SUPPLIED DATA: Begin

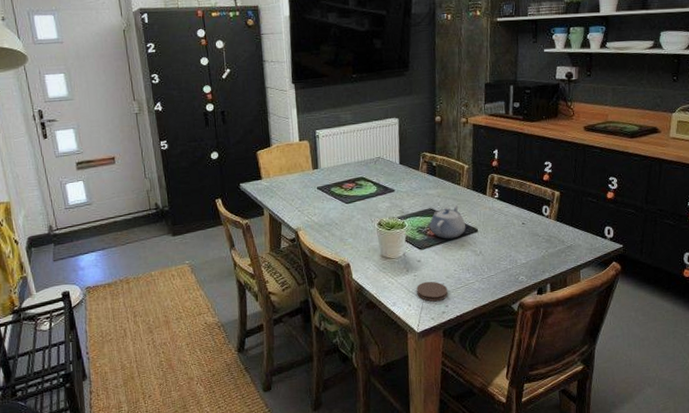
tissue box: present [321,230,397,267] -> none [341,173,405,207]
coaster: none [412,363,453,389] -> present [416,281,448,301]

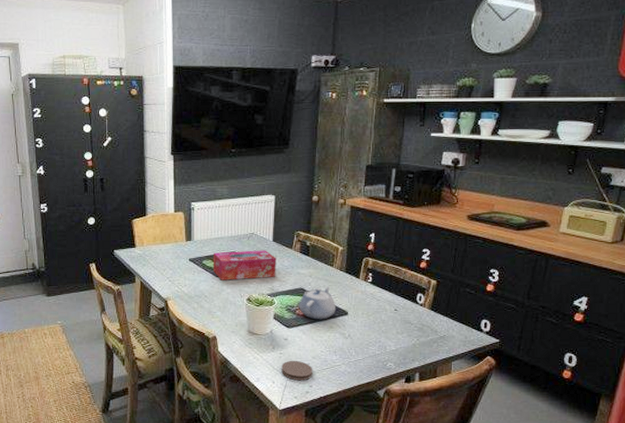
tissue box: none [341,173,405,207] -> present [212,250,276,280]

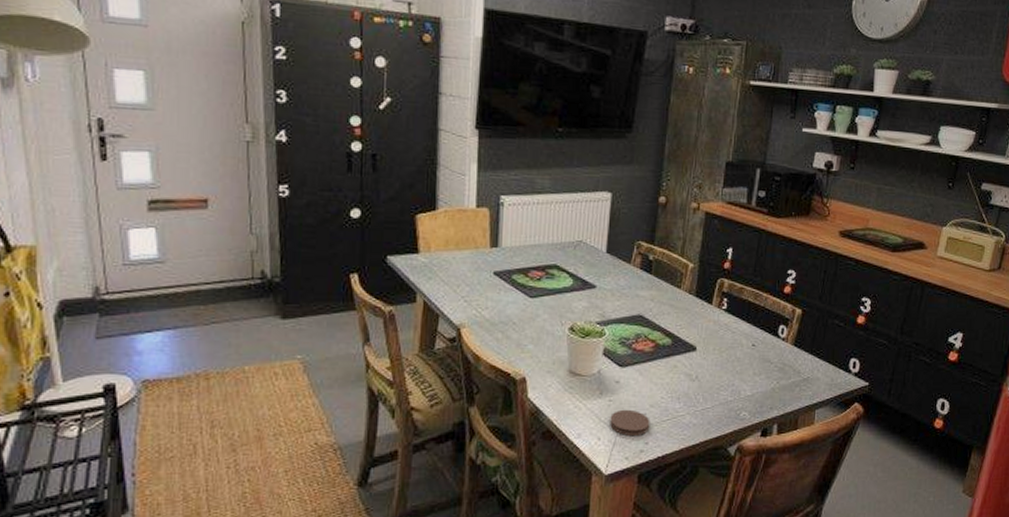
tissue box: present [212,250,276,280] -> none [525,263,610,303]
teapot: present [299,286,335,320] -> none [636,313,682,357]

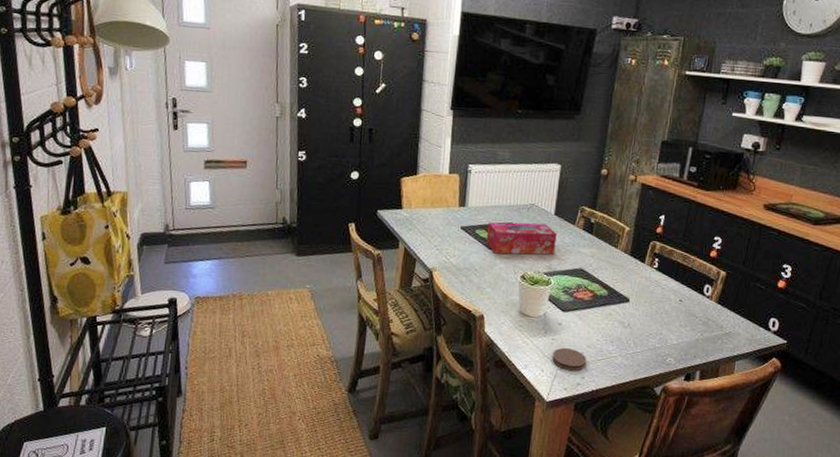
tissue box: none [525,263,610,303] -> present [486,222,557,255]

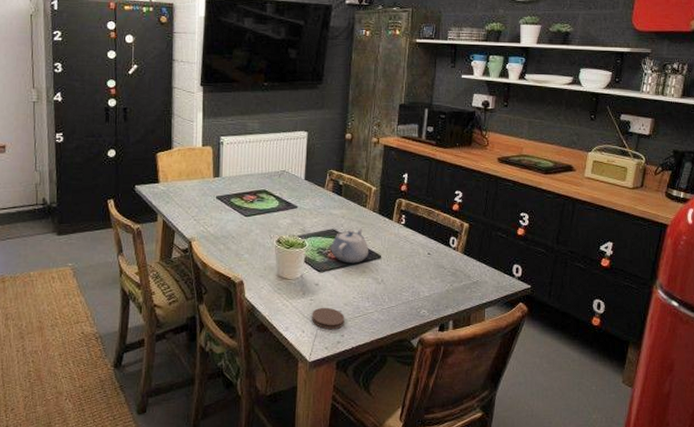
tissue box: present [486,222,557,255] -> none [241,188,308,220]
teapot: none [577,269,617,306] -> present [331,228,368,264]

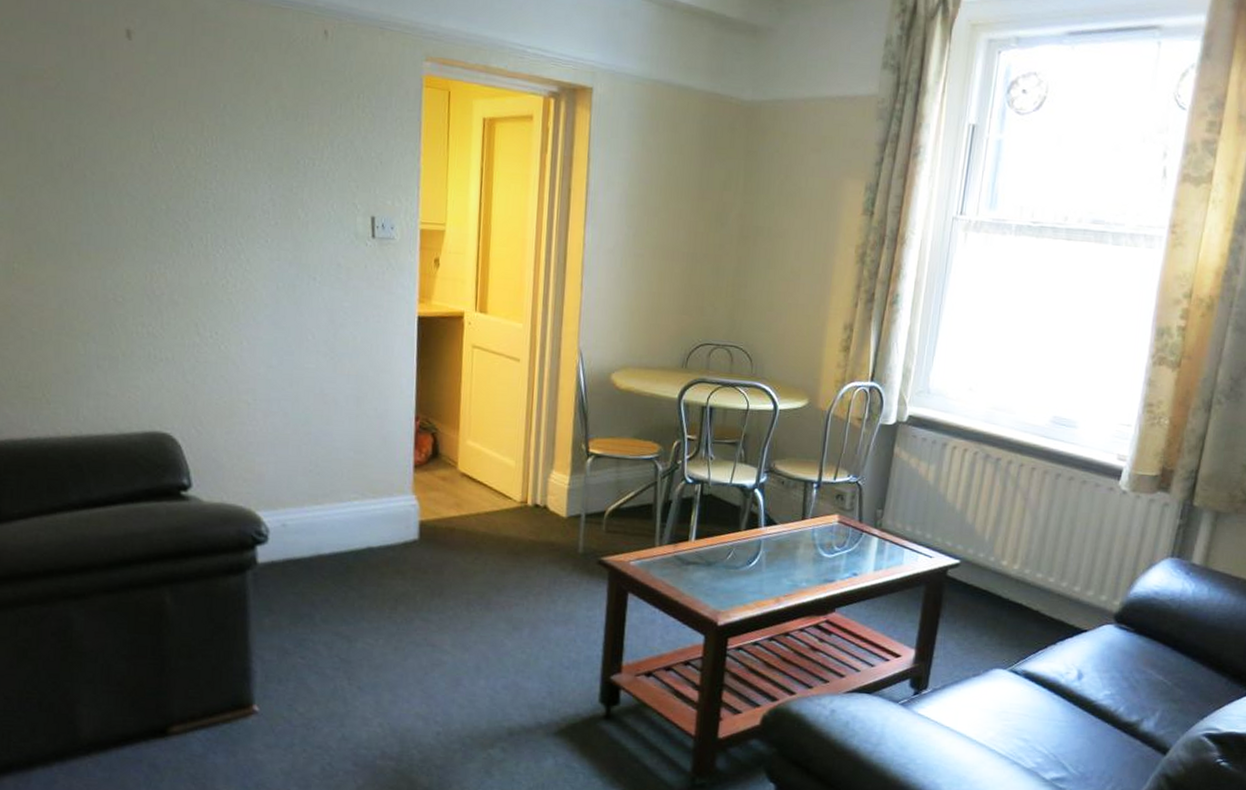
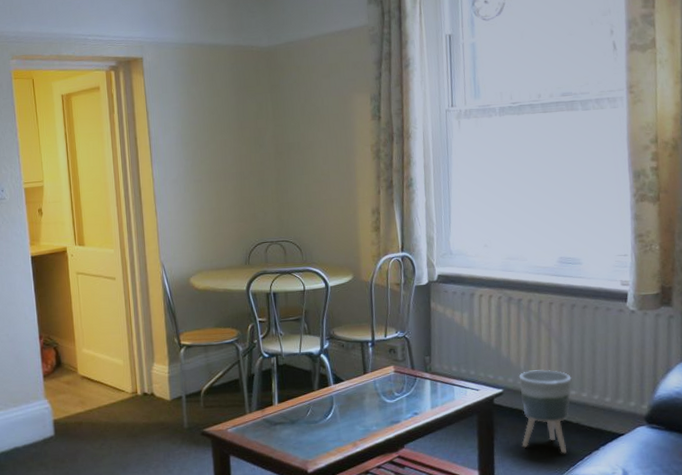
planter: none [970,543,1041,644] -> present [519,369,572,454]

SUPPLIED DATA: End

EXERCISE PROMPT » In your copy, include no pictures, but set down every record exactly.

ANSWER SPACE »
tissue box: present [321,230,397,267] -> none [341,173,405,207]
coaster: none [412,363,453,389] -> present [416,281,448,301]

tissue box: none [341,173,405,207] -> present [212,250,276,280]

tissue box: present [212,250,276,280] -> none [525,263,610,303]
teapot: present [299,286,335,320] -> none [636,313,682,357]

tissue box: none [525,263,610,303] -> present [486,222,557,255]

tissue box: present [486,222,557,255] -> none [241,188,308,220]
teapot: none [577,269,617,306] -> present [331,228,368,264]

planter: none [970,543,1041,644] -> present [519,369,572,454]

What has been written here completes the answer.